65 year-old man with extensive-stage small cell lung carcinoma due to multiple pleural nodules now s/p carboplatin/etoposide/atezoliumab x 4 cycles with complete mediastinal and pleural response and residual lung mass.


Technique: IMRT or 3d-conformal RT following systemic chemotherapy.

Dose: 30 Gy in 10 fractions to post-chemotherapy tumor volume as well as hilar and mediastinal nodal stations that were involved pre-chemotherapy (per CREST trial).

Simulation: Supine, alphacradle with arms up. 4D-CT recommended to assess for tumor motion during breathing cycle. The simulation is fused with a pre-chemotherapy PET scan which can be seen using the "select overlay" button. 


Case contributed by Fox Chase Cancer Center, Temple University.

Contours per ESTRO ACROP

  • Post-chemo GTV: gross tumor volume including primary tumor and involved nodes, delineated per CT, PET/CT.
  • Post-chemo iGTV: GTV plus margin for tumor motion (contoured directly from maximum intensity projection or from union of GTVs from each phase of the respiratory cycle) - not shown in this case. 
  • Post-chemo ITV: iGTV + 5 mm to account for microscopic disease (crop volume so that ITV does not extend into uninvolved organs such as esophagus, heart, aorta, bone; some practicioners will crop out of lung as shown here).
  • Pre-chemo CTV: includes initially involved hilar and mediastinal nodal stations delineated per CT, PET/CT (crop volume so that CTV does not extend into uninvolved organs such as esophagus, heart, aorta, bone).
  • PTV: ITV + CTV + 5 mm.

  • Per CREST trial, patients with any response after 4-6 cycles of standard chemotherapy (platinum etoposide) should receive thoracic consolidation.
  • Higher doses of thoracic RT (ex 45 Gy in 15 fractions) could be considered for patients with good performance status and excellent response to systemic therapy (RTOG 0937, Jeremic JCO 1999).
  • Immunotherapy during and after chemotherapy can be a first-line approach based on two randomized trials (IMpower133-atezolizumab; CASPIAN-durvalumab).
  • Per the 2020 ASTRO clinical practice guideline, palliative doses of thoracic RT are expected to have limited toxicity and thus can be considered in patients with residual thoracic disease after chemotherapy + immunotherapy.
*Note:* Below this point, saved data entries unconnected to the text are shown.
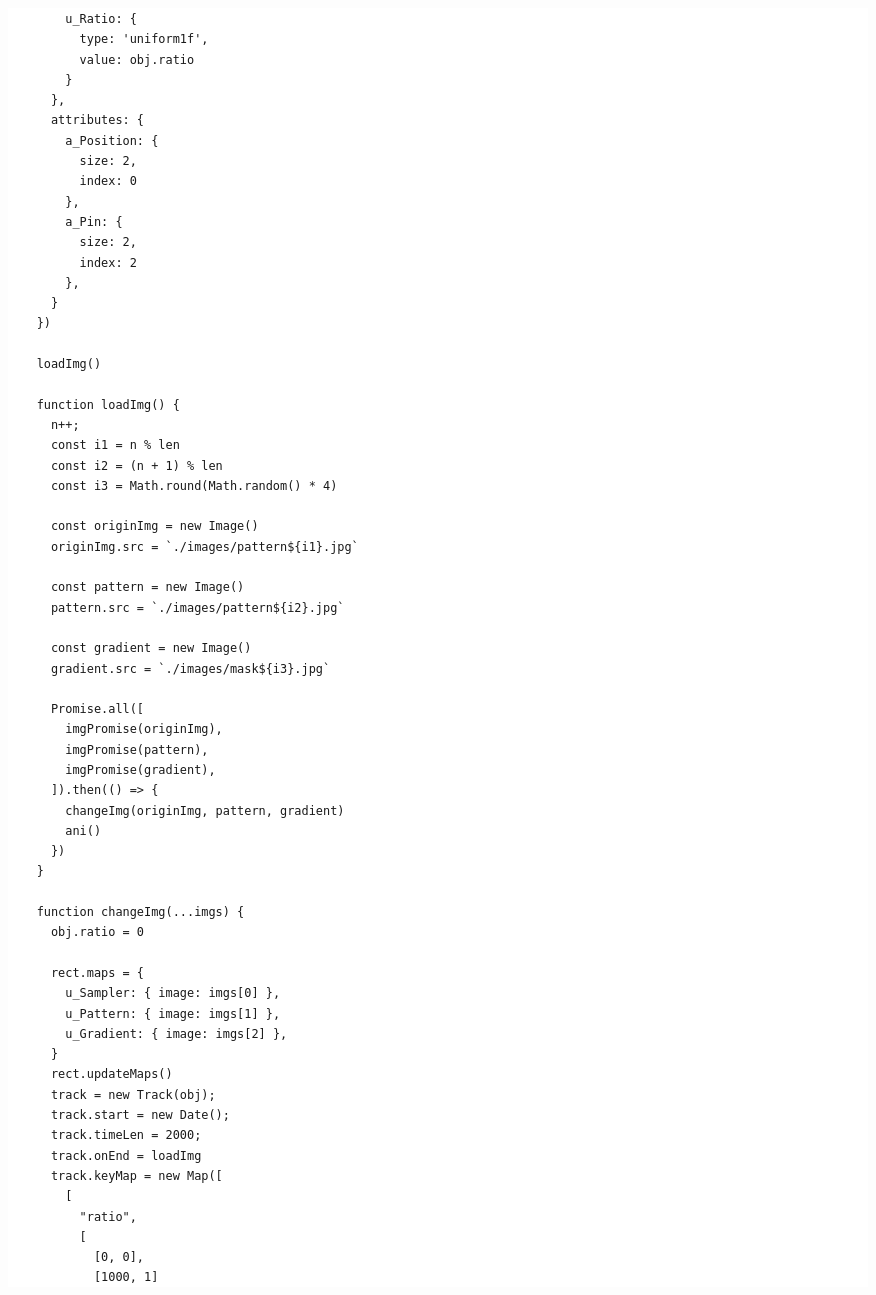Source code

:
 ```html
        u_Ratio: {
          type: 'uniform1f',
          value: obj.ratio
        }
      },
      attributes: {
        a_Position: {
          size: 2,
          index: 0
        },
        a_Pin: {
          size: 2,
          index: 2
        },
      }
    })

    loadImg()

    function loadImg() {
      n++;
      const i1 = n % len
      const i2 = (n + 1) % len
      const i3 = Math.round(Math.random() * 4)

      const originImg = new Image()
      originImg.src = `./images/pattern${i1}.jpg`

      const pattern = new Image()
      pattern.src = `./images/pattern${i2}.jpg`

      const gradient = new Image()
      gradient.src = `./images/mask${i3}.jpg`

      Promise.all([
        imgPromise(originImg),
        imgPromise(pattern),
        imgPromise(gradient),
      ]).then(() => {
        changeImg(originImg, pattern, gradient)
        ani()
      })
    }

    function changeImg(...imgs) {
      obj.ratio = 0

      rect.maps = {
        u_Sampler: { image: imgs[0] },
        u_Pattern: { image: imgs[1] },
        u_Gradient: { image: imgs[2] },
      }
      rect.updateMaps()
      track = new Track(obj);
      track.start = new Date();
      track.timeLen = 2000;
      track.onEnd = loadImg
      track.keyMap = new Map([
        [
          "ratio",
          [
            [0, 0],
            [1000, 1]
```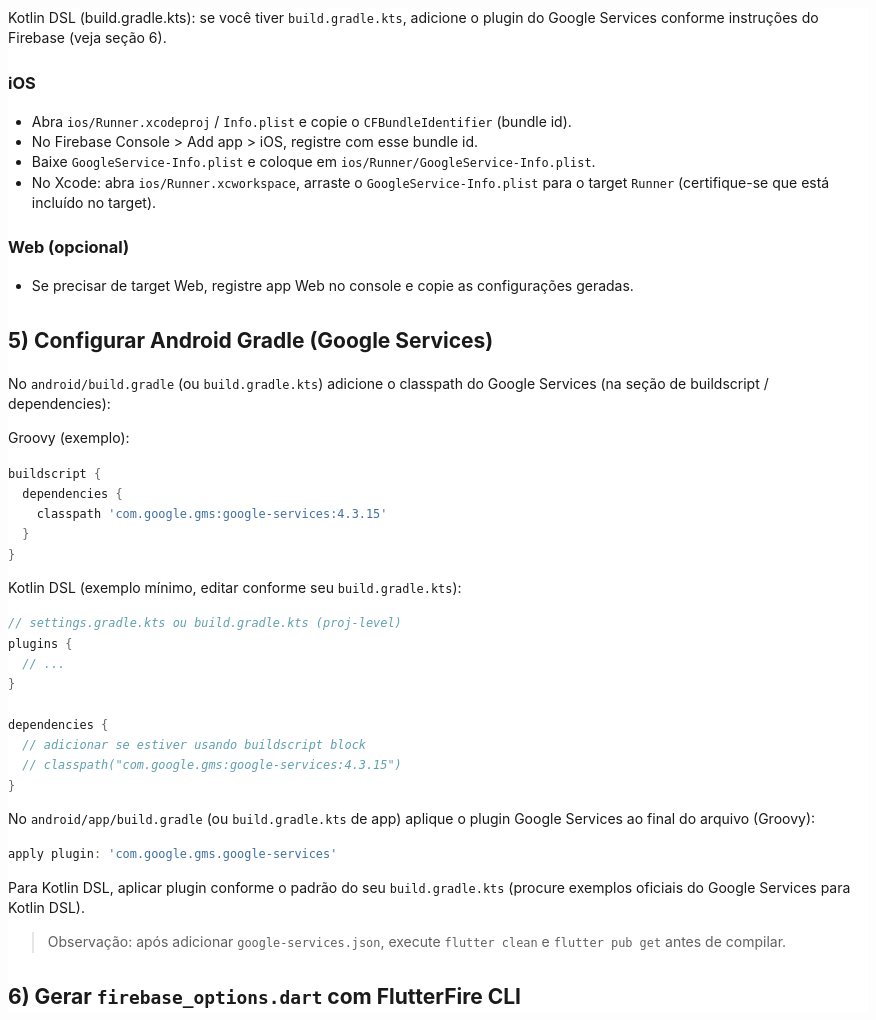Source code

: Kotlin DSL (build.gradle.kts): se você tiver `build.gradle.kts`, adicione o plugin do Google Services conforme instruções do Firebase (veja seção 6).

### iOS

- Abra `ios/Runner.xcodeproj` / `Info.plist` e copie o `CFBundleIdentifier` (bundle id).
- No Firebase Console > Add app > iOS, registre com esse bundle id.
- Baixe `GoogleService-Info.plist` e coloque em `ios/Runner/GoogleService-Info.plist`.
- No Xcode: abra `ios/Runner.xcworkspace`, arraste o `GoogleService-Info.plist` para o target `Runner` (certifique-se que está incluído no target).

### Web (opcional)

- Se precisar de target Web, registre app Web no console e copie as configurações geradas.

## 5) Configurar Android Gradle (Google Services)

No `android/build.gradle` (ou `build.gradle.kts`) adicione o classpath do Google Services (na seção de buildscript / dependencies):

Groovy (exemplo):
```groovy
buildscript {
  dependencies {
    classpath 'com.google.gms:google-services:4.3.15'
  }
}
```

Kotlin DSL (exemplo mínimo, editar conforme seu `build.gradle.kts`):
```kotlin
// settings.gradle.kts ou build.gradle.kts (proj-level)
plugins {
  // ...
}

dependencies {
  // adicionar se estiver usando buildscript block
  // classpath("com.google.gms:google-services:4.3.15")
}
```

No `android/app/build.gradle` (ou `build.gradle.kts` de app) aplique o plugin Google Services ao final do arquivo (Groovy):

```groovy
apply plugin: 'com.google.gms.google-services'
```

Para Kotlin DSL, aplicar plugin conforme o padrão do seu `build.gradle.kts` (procure exemplos oficiais do Google Services para Kotlin DSL).

> Observação: após adicionar `google-services.json`, execute `flutter clean` e `flutter pub get` antes de compilar.

## 6) Gerar `firebase_options.dart` com FlutterFire CLI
PCI for extensive stage SCLC:

  • PCI for patients with any response to upfront chemotherapy resulted in reduced symptomatic brain mets and improved OS in a randomized trial (Slotman NEJM 2007).
  • A more recent randomized study showed no difference in overall survival for patients who received PCI compared with MRI surveillance. Thus, MRI surveillance is an acceptable alternative for PCI (Takahashi Lancet Oncol 2017).
  • For patients who do receive PCI, 25 Gy in 10 fractions is standard.